** Opening AVAILABLE DATA block **
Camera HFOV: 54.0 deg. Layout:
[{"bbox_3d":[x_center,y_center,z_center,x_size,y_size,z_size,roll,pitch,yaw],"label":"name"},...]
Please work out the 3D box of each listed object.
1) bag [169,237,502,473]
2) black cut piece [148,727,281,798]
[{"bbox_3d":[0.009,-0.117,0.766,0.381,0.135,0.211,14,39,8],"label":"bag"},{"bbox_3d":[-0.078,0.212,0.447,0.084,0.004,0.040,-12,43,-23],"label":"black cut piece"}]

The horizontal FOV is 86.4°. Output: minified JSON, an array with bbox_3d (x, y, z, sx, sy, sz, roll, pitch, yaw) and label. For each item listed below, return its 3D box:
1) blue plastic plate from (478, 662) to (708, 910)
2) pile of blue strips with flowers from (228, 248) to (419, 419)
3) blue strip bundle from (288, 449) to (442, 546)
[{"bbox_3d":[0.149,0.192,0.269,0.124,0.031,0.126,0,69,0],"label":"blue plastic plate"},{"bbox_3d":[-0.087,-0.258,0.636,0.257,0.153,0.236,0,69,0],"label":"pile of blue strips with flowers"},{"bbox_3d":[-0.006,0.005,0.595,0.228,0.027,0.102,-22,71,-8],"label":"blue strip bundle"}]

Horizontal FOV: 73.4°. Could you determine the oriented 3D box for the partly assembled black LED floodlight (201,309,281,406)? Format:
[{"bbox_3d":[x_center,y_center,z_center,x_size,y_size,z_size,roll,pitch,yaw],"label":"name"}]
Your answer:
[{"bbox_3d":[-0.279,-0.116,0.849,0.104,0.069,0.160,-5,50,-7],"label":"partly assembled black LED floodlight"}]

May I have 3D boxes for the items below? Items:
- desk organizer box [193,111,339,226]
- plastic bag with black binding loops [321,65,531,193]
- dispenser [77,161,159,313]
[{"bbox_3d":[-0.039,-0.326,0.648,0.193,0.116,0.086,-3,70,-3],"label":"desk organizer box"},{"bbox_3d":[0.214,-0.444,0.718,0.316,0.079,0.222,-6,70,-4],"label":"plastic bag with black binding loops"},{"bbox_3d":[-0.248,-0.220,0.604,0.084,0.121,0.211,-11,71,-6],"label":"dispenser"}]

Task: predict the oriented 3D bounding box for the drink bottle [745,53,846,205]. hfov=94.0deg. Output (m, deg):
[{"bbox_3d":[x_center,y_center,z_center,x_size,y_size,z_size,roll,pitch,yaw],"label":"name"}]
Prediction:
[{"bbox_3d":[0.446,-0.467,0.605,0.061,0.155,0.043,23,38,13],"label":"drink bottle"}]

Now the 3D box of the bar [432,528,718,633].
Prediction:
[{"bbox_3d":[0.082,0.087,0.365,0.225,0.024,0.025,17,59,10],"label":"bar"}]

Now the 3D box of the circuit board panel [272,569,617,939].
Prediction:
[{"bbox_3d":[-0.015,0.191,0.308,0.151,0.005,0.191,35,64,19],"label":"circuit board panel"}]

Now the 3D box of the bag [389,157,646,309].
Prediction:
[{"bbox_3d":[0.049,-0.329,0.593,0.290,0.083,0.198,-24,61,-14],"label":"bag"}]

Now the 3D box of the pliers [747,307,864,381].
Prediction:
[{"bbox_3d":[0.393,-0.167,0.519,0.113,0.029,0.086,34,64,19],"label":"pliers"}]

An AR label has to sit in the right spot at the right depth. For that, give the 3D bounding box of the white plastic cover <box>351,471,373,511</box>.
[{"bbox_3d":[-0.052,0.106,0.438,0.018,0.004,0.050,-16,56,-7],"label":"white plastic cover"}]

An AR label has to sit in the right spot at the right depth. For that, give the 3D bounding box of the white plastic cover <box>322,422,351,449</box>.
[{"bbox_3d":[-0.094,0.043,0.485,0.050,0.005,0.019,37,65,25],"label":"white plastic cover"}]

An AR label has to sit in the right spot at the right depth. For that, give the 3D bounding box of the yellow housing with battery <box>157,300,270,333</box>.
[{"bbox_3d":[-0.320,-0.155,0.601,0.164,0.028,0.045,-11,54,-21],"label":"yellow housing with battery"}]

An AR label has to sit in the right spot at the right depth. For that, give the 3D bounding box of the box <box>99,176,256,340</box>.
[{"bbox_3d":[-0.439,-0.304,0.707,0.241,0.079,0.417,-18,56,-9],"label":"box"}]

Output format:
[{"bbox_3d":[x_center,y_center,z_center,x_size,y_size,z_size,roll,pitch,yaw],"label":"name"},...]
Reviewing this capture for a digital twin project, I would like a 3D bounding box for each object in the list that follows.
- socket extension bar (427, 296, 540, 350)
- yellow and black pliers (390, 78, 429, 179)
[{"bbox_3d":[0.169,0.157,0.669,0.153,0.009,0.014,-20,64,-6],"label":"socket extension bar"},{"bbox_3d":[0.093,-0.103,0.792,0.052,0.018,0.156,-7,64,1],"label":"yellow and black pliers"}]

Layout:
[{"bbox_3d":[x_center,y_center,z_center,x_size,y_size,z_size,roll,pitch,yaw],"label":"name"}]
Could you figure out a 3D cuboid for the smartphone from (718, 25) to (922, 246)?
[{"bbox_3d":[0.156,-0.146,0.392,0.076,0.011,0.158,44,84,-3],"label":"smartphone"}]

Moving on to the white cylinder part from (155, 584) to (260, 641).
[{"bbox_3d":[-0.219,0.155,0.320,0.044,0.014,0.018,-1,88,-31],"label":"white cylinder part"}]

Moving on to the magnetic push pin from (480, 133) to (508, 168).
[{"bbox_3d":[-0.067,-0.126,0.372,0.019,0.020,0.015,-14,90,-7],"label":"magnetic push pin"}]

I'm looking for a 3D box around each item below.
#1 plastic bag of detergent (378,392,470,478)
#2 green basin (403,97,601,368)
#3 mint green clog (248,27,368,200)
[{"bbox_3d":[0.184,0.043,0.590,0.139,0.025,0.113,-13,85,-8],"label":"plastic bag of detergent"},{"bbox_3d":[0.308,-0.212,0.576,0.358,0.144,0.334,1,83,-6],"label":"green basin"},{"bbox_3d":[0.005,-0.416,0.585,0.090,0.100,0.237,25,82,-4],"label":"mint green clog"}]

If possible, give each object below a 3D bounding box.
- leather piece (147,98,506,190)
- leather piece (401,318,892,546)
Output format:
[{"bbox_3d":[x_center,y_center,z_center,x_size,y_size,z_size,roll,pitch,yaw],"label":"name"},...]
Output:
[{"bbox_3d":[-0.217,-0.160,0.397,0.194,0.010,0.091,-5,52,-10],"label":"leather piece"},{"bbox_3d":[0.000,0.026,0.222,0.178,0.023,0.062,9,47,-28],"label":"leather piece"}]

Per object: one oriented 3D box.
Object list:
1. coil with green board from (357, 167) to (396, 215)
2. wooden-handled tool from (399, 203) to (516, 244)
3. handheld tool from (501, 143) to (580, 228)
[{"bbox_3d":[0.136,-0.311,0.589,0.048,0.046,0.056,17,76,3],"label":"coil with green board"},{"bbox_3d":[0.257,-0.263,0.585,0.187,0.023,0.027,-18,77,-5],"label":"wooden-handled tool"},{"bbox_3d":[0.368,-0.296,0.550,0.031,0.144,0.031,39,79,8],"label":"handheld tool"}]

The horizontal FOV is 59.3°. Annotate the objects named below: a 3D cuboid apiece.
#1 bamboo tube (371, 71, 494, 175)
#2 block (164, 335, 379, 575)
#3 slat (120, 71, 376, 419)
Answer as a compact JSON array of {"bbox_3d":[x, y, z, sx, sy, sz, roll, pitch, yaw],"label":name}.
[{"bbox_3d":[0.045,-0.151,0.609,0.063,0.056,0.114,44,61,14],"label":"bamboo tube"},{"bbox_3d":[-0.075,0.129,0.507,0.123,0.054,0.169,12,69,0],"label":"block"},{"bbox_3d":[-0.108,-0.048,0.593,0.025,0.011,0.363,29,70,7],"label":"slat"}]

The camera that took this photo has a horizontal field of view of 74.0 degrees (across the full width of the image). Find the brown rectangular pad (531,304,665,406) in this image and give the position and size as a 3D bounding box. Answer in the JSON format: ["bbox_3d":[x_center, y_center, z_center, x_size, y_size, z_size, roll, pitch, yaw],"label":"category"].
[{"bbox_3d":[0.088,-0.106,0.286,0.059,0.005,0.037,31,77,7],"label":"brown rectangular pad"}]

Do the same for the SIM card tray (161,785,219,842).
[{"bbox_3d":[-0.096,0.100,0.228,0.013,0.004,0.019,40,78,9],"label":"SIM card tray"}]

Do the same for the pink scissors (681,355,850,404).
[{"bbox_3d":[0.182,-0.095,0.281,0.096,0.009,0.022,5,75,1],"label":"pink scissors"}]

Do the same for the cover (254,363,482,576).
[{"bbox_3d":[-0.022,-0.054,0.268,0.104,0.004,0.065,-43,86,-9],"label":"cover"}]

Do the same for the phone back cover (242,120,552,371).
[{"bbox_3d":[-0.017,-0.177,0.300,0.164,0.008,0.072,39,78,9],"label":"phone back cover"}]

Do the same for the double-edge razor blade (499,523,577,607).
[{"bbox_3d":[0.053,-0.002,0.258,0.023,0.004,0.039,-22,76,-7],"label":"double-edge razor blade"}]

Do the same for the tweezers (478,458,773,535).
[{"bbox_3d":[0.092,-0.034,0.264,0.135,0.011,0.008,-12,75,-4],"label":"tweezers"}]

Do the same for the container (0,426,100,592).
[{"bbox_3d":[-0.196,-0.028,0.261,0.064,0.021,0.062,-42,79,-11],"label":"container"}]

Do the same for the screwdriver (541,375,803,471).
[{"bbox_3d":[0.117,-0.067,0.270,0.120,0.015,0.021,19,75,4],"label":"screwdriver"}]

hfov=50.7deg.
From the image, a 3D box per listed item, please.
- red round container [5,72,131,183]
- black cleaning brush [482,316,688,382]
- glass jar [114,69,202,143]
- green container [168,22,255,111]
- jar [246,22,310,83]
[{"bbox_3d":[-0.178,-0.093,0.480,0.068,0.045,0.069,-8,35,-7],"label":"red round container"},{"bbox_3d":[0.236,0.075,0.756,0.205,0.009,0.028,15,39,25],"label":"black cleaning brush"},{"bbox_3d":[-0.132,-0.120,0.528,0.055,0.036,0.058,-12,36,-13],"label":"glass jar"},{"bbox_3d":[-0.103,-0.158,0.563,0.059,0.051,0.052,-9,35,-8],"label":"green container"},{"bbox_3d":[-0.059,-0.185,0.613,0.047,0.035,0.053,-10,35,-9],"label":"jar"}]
** Closing AVAILABLE DATA block **
Retype exactly the lines of the data above that fall between the line with "#1 bamboo tube (371, 71, 494, 175)" and the line with "#3 slat (120, 71, 376, 419)", inclusive, and add nothing.

[TASK ANSWER]
#1 bamboo tube (371, 71, 494, 175)
#2 block (164, 335, 379, 575)
#3 slat (120, 71, 376, 419)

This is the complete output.